Enquête de l’agent de santé et sécurité

[6] L’ASS Ian Rennie a déclaré que le 1er février 2005, il a fait une marche sur le navire NM Reefer Prince pour effectuer une inspection pour le contrôle par l'État du port. En regardant dans la cale du navire, il a remarqué que certaines personnes portaient un casque de sécurité tandis que d’autres portaient une casquette de golf ou de balle. Il a demandé au superviseur qui était présent : « Pourquoi ne portent-ils pas tous un casque de sécurité? » Il a poursuivi son inspection. Après l’avoir terminée, il s’est rendu dans la cabine du capitaine pour remplir la paperasse. Pendant qu’il s’y trouvait, il s’est fait demander de se rendre au bureau de Forterm en raison du refus de travailler de Brian Duplessis.

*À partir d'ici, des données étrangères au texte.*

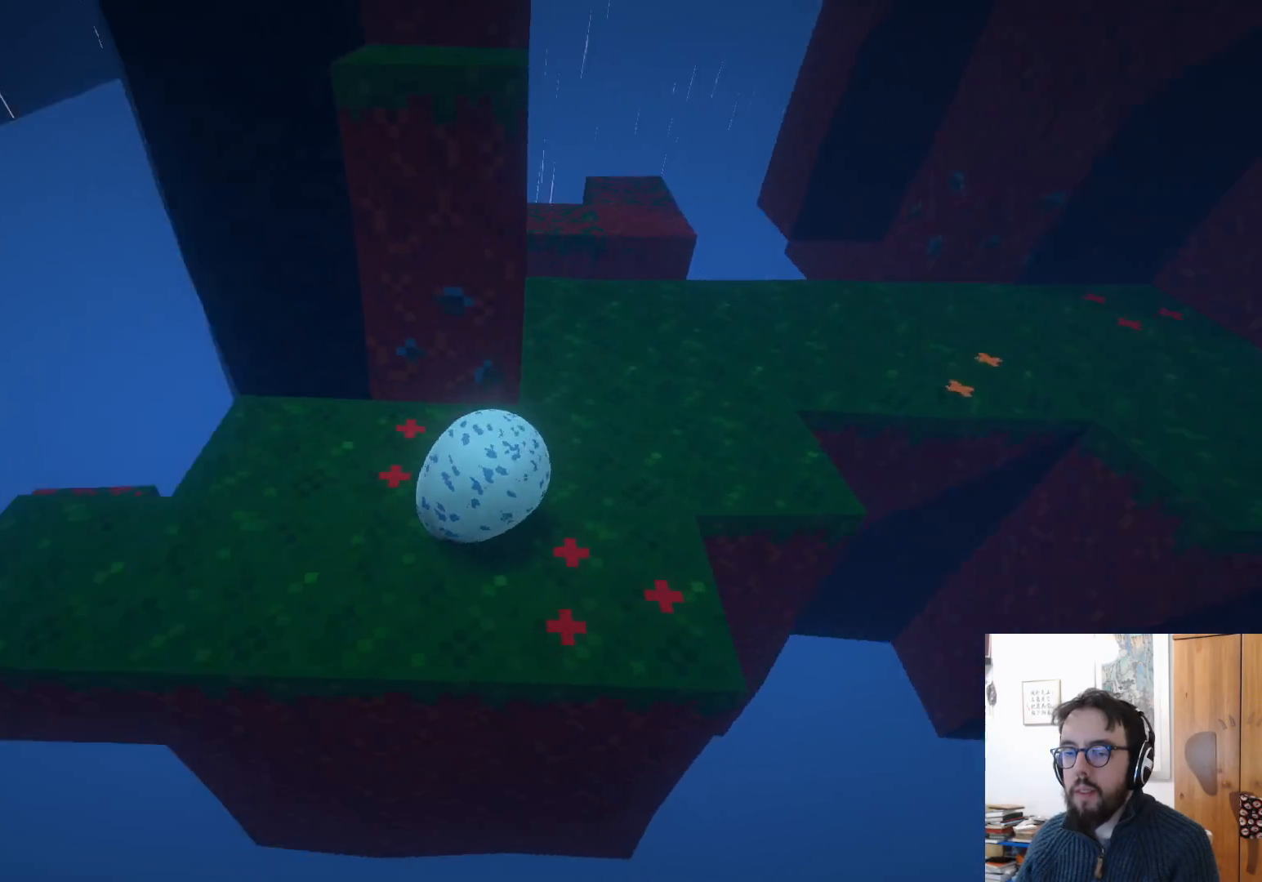
{"buttons": [], "left_stick": "left", "right_stick": "down-left", "events": [[300, "right_stick", "center"], [500, "right_stick", "down-left"]]}
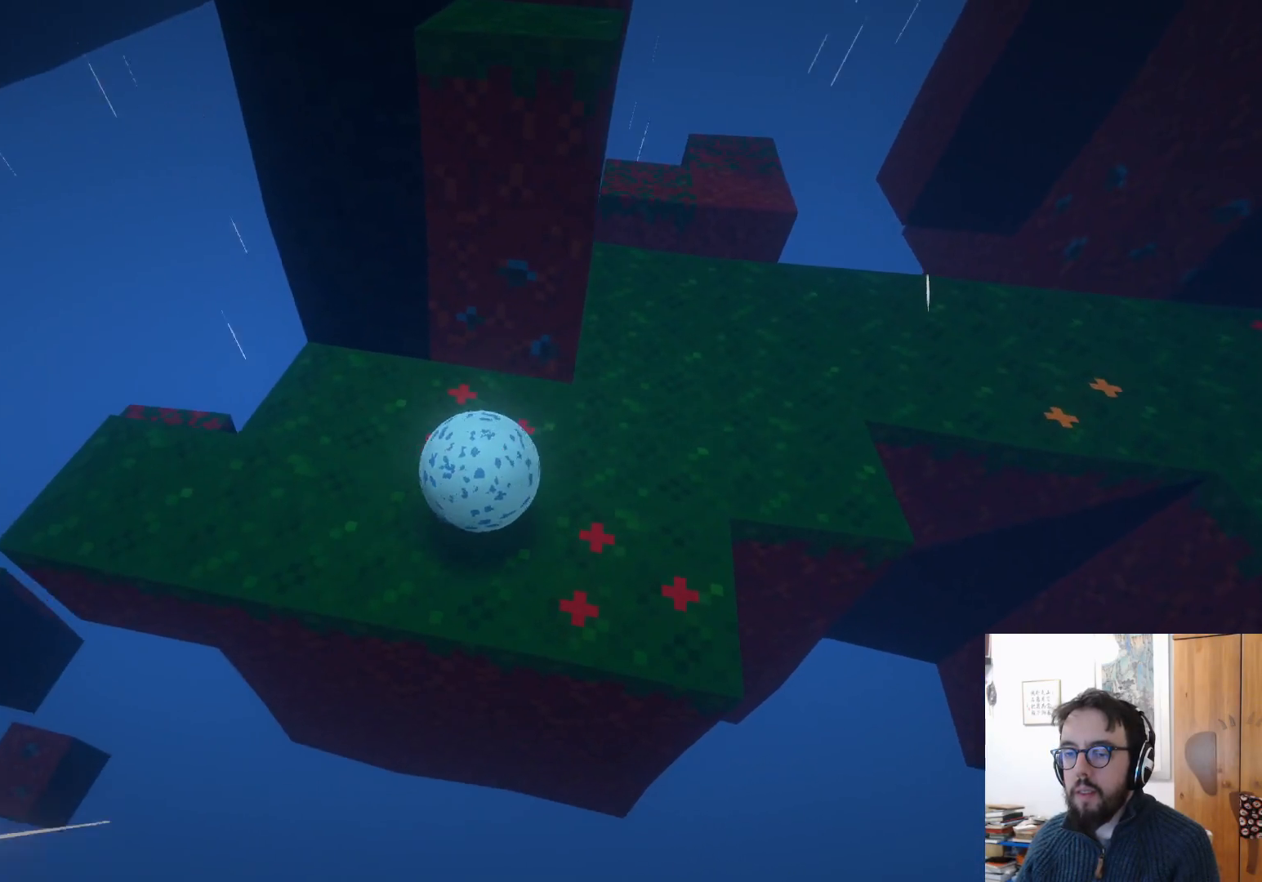
{"buttons": [], "left_stick": "up-right", "right_stick": "down", "events": [[250, "left_stick", "up"], [483, "left_stick", "up-right"], [500, "right_stick", "down"]]}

[7] L’ASS a rencontré Gary Alport, directeur des opérations de Forterm, Brian Duplessis et M. Weaver, représentant en santé et sécurité, ont eu une discussion générale au sujet de ce qui s’est produit. Il a parlé à B. Duplessis au sujet de son emploi et des restrictions. Comme le comité de santé et de sécurité et l’employeur n’ont pu en venir à une entente concernant le refus de travailler de Brian Duplessis, on lui a demandé de prendre une décision. Le Rapport d’enquête et de la décision de l’ASS nous informe que :

[Traduction]
[c’]est l’agent de santé et sécurité qui décide que le fait de porter un casque de sécurité lors de l’opération de chargement de la marchandise ne constitue pas un danger ou un péril pour l’employé.

[8] En contre-interrogatoire, l’ASS a reconnu qu’il ne pouvait pas voir sous l’ouverture d’accès à la cale, soit l’endroit où travaillait M. Duplessis, et qu’il ne voyait cet endroit ni ne s’y est rendu. Il a également admis qu’il n’était pas au courant que trois opérations distinctes étaient effectuées lors de la mise en cale des rouleaux de papier dans l’ouverture de la cale et que sa décision n’a pas tenu compte de ce facteur. Il était d’accord avec l’affirmation de M. Breen selon laquelle sous l’ouverture d’accès à la cale, rien ne peut tomber et par conséquent, il n’y aurait pas, pour autant qu’il sache, de danger de chute d’objets dans cette aire. Par ailleurs, l’ASS convenait avec M. Proctor que des objets peuvent tomber dans la cale du navire, car il y a de l’activité au-dessus, comme des déplacements de rouleaux de papier par une grue.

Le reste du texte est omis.